The goals most often revolve around the ability to ambulate few hundred feet with or without devices on even and uneven surfaces. With the constant threat of Medicare denial and in a managed care environment, case mangers often state that if Mrs. Doe can walk 50 feet, she can walk in her home, and thus can be discharged.

In a study, Lerner-Frakiel identified the mobility requirements for safe community ambulation in the Los Angles area, and recommended a gait speed of 259.18 per minute, the ability to walk a distance of 1,089.23 feet continuously, the ability to step up onto and down from a curb of six inches in height, and the ability to climb three steps and a ramp without using a handrail.2,4

However, most of the mobility associated with day-to-day community living happens in a very different environment of uneven terrain, constantly changing weather conditions and distractions such as oncoming traffic, crowds, sounds and so on.

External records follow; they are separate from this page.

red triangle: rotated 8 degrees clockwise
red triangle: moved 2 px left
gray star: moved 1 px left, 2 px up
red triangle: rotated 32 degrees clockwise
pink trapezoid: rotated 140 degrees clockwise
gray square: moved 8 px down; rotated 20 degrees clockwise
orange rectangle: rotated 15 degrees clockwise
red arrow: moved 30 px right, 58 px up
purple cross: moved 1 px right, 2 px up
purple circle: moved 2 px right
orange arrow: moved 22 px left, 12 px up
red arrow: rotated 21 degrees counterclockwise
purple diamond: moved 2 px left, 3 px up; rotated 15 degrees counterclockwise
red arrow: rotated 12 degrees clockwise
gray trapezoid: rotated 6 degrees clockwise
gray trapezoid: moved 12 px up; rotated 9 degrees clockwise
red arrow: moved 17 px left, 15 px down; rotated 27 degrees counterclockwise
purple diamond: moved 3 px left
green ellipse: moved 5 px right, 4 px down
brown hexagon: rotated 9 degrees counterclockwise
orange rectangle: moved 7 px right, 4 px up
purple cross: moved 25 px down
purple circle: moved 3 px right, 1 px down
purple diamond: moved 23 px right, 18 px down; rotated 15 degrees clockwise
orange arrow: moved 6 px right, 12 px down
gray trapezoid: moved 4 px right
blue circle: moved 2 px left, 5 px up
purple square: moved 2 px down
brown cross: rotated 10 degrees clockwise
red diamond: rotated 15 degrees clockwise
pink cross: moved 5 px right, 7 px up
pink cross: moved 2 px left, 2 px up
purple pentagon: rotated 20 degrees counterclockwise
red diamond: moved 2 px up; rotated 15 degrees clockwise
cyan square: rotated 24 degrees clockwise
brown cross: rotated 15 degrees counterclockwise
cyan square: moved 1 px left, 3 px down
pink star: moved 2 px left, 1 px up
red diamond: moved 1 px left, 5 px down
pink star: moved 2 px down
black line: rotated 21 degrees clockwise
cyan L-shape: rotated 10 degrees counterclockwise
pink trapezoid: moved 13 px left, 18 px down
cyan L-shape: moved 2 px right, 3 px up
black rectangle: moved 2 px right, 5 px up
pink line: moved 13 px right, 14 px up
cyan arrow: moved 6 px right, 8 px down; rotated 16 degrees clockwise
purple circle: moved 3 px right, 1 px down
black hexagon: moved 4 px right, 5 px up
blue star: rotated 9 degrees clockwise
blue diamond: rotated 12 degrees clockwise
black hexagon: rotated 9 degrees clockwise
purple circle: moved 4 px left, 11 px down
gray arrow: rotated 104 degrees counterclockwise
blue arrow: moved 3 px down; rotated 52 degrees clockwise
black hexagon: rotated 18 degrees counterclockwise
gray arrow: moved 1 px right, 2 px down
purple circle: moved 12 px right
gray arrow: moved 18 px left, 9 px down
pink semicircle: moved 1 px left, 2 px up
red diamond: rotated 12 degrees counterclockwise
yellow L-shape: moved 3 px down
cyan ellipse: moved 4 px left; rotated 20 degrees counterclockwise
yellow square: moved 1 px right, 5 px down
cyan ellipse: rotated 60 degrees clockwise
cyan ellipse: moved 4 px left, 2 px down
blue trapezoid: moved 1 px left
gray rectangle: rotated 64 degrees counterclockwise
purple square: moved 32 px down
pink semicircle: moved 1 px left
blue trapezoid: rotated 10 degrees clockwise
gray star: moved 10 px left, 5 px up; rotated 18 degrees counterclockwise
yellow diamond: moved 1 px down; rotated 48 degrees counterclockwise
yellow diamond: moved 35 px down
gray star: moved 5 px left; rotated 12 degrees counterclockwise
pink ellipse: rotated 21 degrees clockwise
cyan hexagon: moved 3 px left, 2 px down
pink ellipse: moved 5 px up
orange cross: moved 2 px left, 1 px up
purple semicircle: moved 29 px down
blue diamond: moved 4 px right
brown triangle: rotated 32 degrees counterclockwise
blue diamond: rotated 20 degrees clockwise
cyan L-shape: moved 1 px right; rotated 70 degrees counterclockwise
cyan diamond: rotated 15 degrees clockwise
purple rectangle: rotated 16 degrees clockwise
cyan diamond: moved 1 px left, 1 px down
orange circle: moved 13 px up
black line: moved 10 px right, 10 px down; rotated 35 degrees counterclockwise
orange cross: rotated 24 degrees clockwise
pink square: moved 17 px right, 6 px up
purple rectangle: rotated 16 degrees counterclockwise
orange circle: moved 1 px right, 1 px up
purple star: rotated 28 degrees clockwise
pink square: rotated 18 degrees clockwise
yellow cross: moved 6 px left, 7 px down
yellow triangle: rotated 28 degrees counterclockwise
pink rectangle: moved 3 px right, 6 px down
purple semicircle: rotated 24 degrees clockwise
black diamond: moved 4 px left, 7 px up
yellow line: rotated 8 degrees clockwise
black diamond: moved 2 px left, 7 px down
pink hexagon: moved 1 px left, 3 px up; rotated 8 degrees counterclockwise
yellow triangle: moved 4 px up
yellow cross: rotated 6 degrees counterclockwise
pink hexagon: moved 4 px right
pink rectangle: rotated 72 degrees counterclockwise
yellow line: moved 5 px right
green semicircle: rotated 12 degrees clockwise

Shumway-Cook et al presented a conceptual model in which attributes of physical environments are grouped into eight categories that include distance, time, ambient conditions (e.g., lights, levels, weather), terrain characteristics, physical load, intentional demands, postural transitions and traffic levels.2 

A successful community ambulator has to continuously process these and ambulate at the same time. Therefore, for any clinical gait assessment and intervention to be functional and reliable, it must consider environmental factors.

References
1. Patla, A. Mobility in complex environment: Implications for clinical assessment and rehabilitation.

2. Shumway-Cook, A., Patla, A., & Stewart, A. Environmental demands associated with community mobility in older adults with or without mobility disabilities.

3. Sullivan, P., & Maros, P. Ambulation: A framework of practice applied to a functional outcome. Geriatric Physical Therapy, Second Edition.

4. Lord, S., & Rochester, L. Measurement of Community Ambulation After Stroke Current Status and Future Developments.